Having had the June meeting in 1991 and 1992 on foreign territory, it was decided that the June 1993 meeting being held at the Masonic Hall, Tiverton. In the morning the members and their ladies had taken a trip on the Great Western Canal from Tiverton up to Manley Bridge which proved highly enjoyable, apart from the fact that the barge horse while given some freedom whilst the barge was being turned around at the end of its first half lovingly tried to nuzzle one of the ladies and proceeded to push her into the canal. The trip on the canal also started to cement an earlier precedence. It was a matter of great distress to many members that on a previous year on the West Somerset Railway the train had run out of gin, not very long after its start. When the trip was proposed on the canal, the organisers when booking it told the lady of this and suggested that the barge had suitable supplies of this essential commodity. This was duly done. Unfortunately they had only been on the barge for about ten minutes when it stopped a the first bridge and the brethren were told that they had run out of tonic water.

The following year in June 1994 another first was held when the lodge held their summer meeting onboard the S. S. Great Britain in Bristol Docks.  The brethren and their ladies dined in the ships salon courtesy of the Bro Doctor Dennis Fox, ProvGM (Bristol), the salon only having recently been refurbished. Following the luncheon the ladies withdrew and were taken around the ship whilst the regular meeting was held and after the meeting when the ladies rejoined the men folk, a talk was given by the Captain on the history of his ship. It transpired that it was probably the very first lodge meeting that had ever been held onboard and a donation of one hundred and five pounds was given to S. S. Great Britain.

The next year the meeting was held at Exeter and at the end of the formal business an address was received on certain aspects of the Cathedral with particular reference to the association with Freemasonry. In the morning, the brethren had met with their ladies and had been given a guided tour of the Cathedral which proved fascinating

In June 1996 the brethren assembled at Paignton and took the steam train to Kingswear, and were then ferried across to Dartmouth where the regular meeting was held in the masonic hall at Dartmouth. The brethren and their ladies dined in the lodge dining room and afterwards had a trip up the river Dart before ferrying back to Kingswear for the return journey to Paignton.

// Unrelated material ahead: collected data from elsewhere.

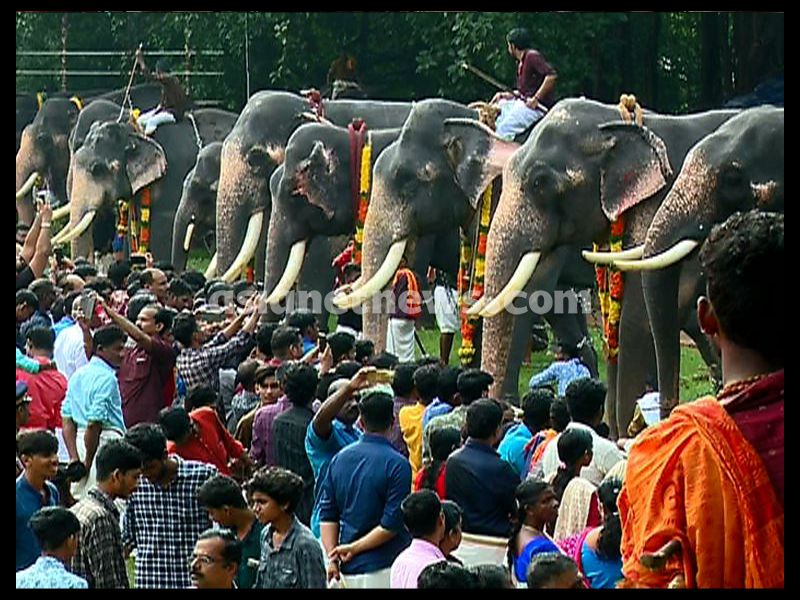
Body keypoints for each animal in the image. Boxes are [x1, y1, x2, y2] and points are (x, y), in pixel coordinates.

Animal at [472, 97, 740, 436]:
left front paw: (624, 437)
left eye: (540, 182)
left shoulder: (654, 208)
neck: (613, 122)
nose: (506, 416)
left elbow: (634, 320)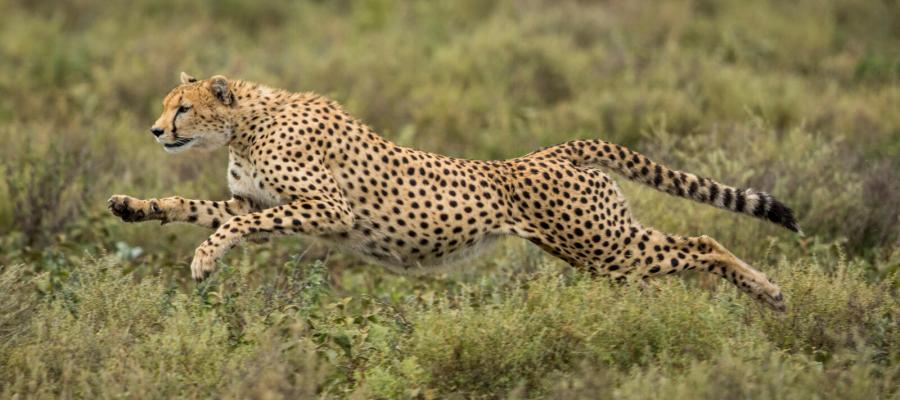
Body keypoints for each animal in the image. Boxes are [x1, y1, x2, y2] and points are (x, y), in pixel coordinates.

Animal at [107, 73, 800, 310]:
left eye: (183, 107)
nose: (155, 130)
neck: (247, 122)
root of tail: (553, 150)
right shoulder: (257, 201)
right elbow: (198, 208)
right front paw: (135, 206)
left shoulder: (325, 209)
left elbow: (232, 226)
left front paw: (204, 260)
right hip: (599, 246)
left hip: (606, 248)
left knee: (704, 241)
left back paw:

In June 1997 the meeting was held at the Little Barn, Buckland Abbey at Yelverton, following which luncheon was taken at the Abbey. Following the luncheon the brethren travelled to H. M. Royal Dockyards at Plymouth where they visited the museum and had an interesting talk on the history of the Royal Dockyards.

the 1998 June meeting was held at the Exmoor Zoological Park, Bratton Fleming, which was run by the daughter of Bro Vic Bentley one of the members of the lodge. The meeting was held in Bro Bentley’s lounge in his adjoining farmhouse, and after the meeting a buffet lunch was held at the Zoo which people were free to visit. Bro Bentley was actually proposed as a joining member in his own dining room and Bro David Palmer the Past Provincial Grand Master of the Mark Lodge in Somerset was also proposed as a member,

The meeting in 2002 was held at the Eden Project in Cornwall, by kind permission of Bro Nick Barrington, ProvGM, Cornwall, The meeting was held at the masonic hall at St. Austell followed by a meal in the refectory, and afterwards a visit to the Eden Project where everyone was most impressed by the Biomes and their marvellous plants.

Apart from the June meetings the lodge has visited other temples in North Devon and having been consecrated at Ilfracombe has met at Torrington, Braunton, South Molton and Lynton.

In February 1994 the Masonic Study Group of the Province of Monmouthshire gave a demonstration of a Russian Installation Ceremony circa 1810 whilst the Lodge of St. Paul from Bristol worked the Bristol Ceremony of initiation.